Colonel Creedon Rating: ****
Contagion
We all know our disaster movies, earthquakes, volcanoes, meteor strikes, modern ice-ages, the sun being blocked out and even some Zombie movies can be shoe-horned into that category. But perhaps the most chilling, because it’s more believable, is the global pandemic. SARS, H1N1, Bird-Flu have been recent buzz words to signal the end or humanity but were dealt with before annihilating all life on the planet. When it was announced that “realistic” director Steven Soderbergh would be bringing us Contagion, one knew that while you'd be fed a jarringly grim tale, humanity would win out in the end.
Despite it's well researched viral science - praised by science writers and vaccination experts [as well as an "official" nod of approval from the CDC], this is still high drama as opposed to a documentary and thusly entertaining. The movie has some outstanding performances from a plethora of famous faces; Matt Damon, Gwyneth Paltrow, Lawrence Fishburne, Jude Law, Marion Collitard and Kate Winslet lend their acting chops to this well directed and hauntingly scored [by Cliff Martinez] movie. They are supported by Brian Cranston who made an excellent Admiral with the Public Health Commissioned Corps and Elliot Gould who had been long absent from the silver screen.
I know there was plenty of laughing and sneezing after watching Outbreak in 1995, but this was so evocative of reality that there was no such nonsense here. Gripping stuff.

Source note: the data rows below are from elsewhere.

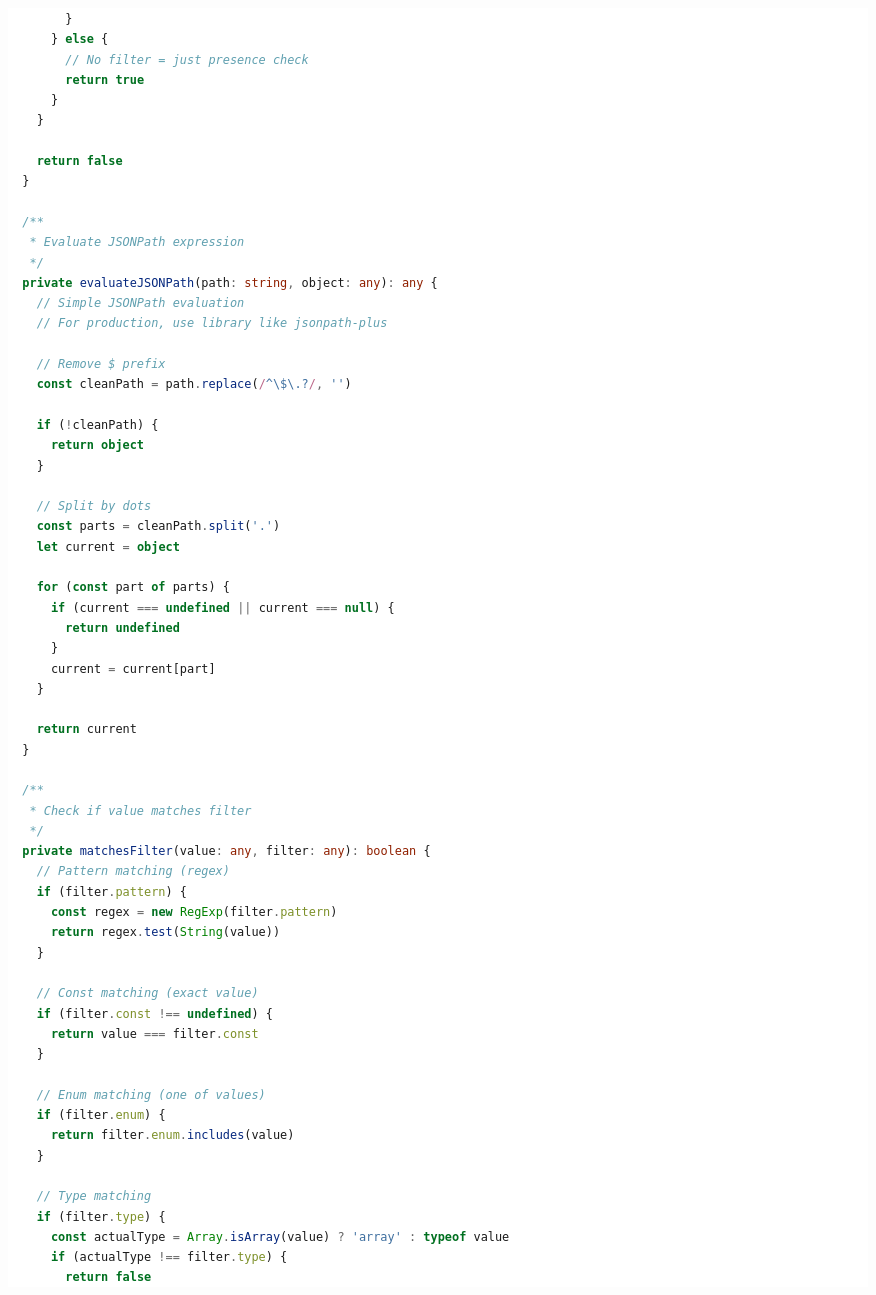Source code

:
 ```typescript
        }
      } else {
        // No filter = just presence check
        return true
      }
    }

    return false
  }

  /**
   * Evaluate JSONPath expression
   */
  private evaluateJSONPath(path: string, object: any): any {
    // Simple JSONPath evaluation
    // For production, use library like jsonpath-plus
    
    // Remove $ prefix
    const cleanPath = path.replace(/^\$\.?/, '')
    
    if (!cleanPath) {
      return object
    }

    // Split by dots
    const parts = cleanPath.split('.')
    let current = object

    for (const part of parts) {
      if (current === undefined || current === null) {
        return undefined
      }
      current = current[part]
    }

    return current
  }

  /**
   * Check if value matches filter
   */
  private matchesFilter(value: any, filter: any): boolean {
    // Pattern matching (regex)
    if (filter.pattern) {
      const regex = new RegExp(filter.pattern)
      return regex.test(String(value))
    }

    // Const matching (exact value)
    if (filter.const !== undefined) {
      return value === filter.const
    }

    // Enum matching (one of values)
    if (filter.enum) {
      return filter.enum.includes(value)
    }

    // Type matching
    if (filter.type) {
      const actualType = Array.isArray(value) ? 'array' : typeof value
      if (actualType !== filter.type) {
        return false
```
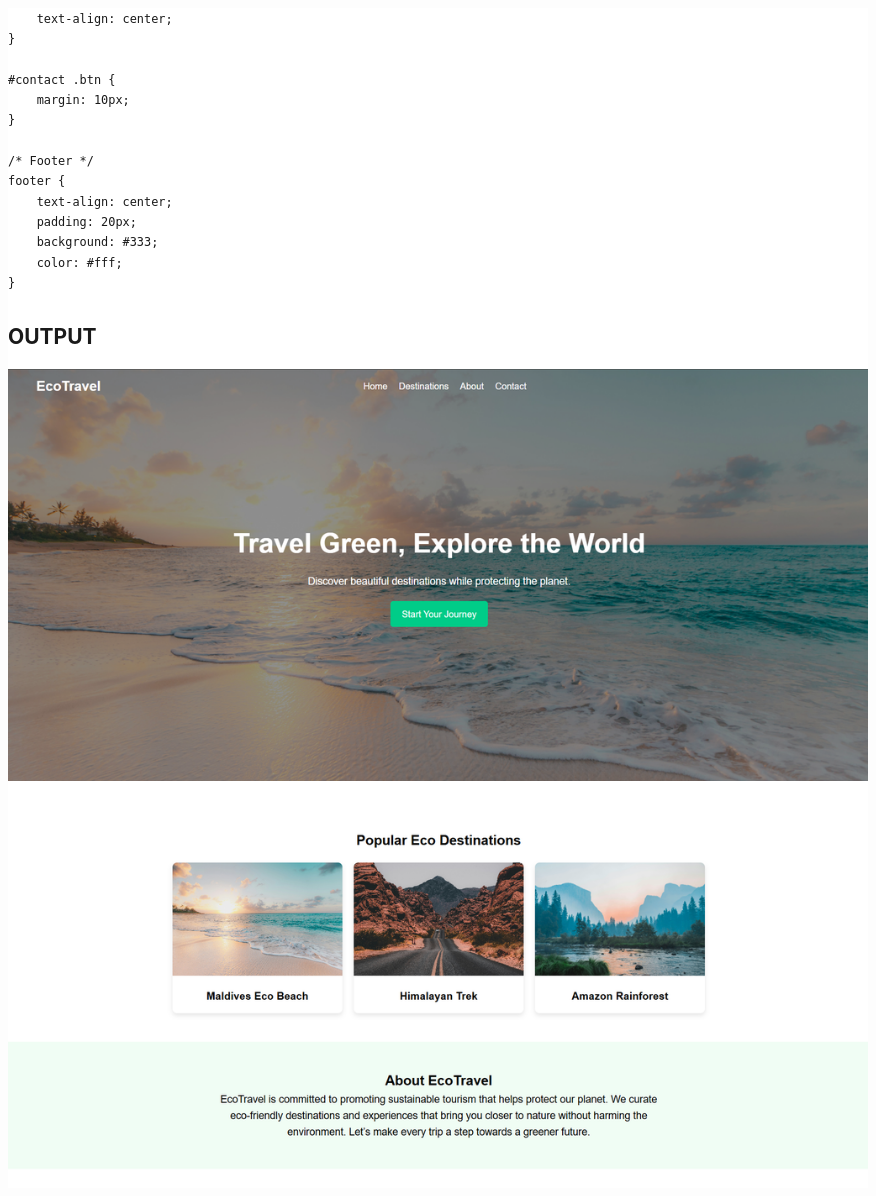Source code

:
 ```
    text-align: center;
}

#contact .btn {
    margin: 10px;
}

/* Footer */
footer {
    text-align: center;
    padding: 20px;
    background: #333;
    color: #fff;
}

```

## OUTPUT

![alt text](<Screenshot 2025-08-13 210811.png>)

![alt text](<Screenshot 2025-08-13 210826.png>)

Colonel Creedon Rating: ****
Machine Gun Preacher
Machine Gun Preacher is unusually entertaining for a true story that wouldn’t be really out of place in the realm of Kris Kristofferson/Sally Field Lifetime movies – albeit late at night when intense violence could be permitted. Gerard 300 Butler plays Sam Childers an ex-con who swiftly returns to his biker-gang drug-using ways upon his release from prison. In his absence his stripper trailer-trash wife Lynn [2-time Whopper Award Winner Michelle Monaghan] finds Jesus and helps Sam on his road to redemption. Not only does Sam himself find Jesus, work, start his own construction company, build a non-denominational church in which he becomes a preacher but he also travels to The Sudan during the height of civil war to build an orphanage and rescue young South-Sudanese children from the hands of those of the North who kidnap them to be child-soldiers and sex-slaves.
It’s this “rescuing” that provides the true meat of the movie. Sam is not military trained – he just “likes his guns” and he seems to relish being in an environment where he can shoot people and not be frowned upon by either the law or The Lord. His journey is even more fascinating when you know it’s true although Christian groups have slammed the movie for it’s unnecessary focus on Childers’ most violent actions as opposed to his deeply spiritual journey – a fact that I insist on rewarding with stars!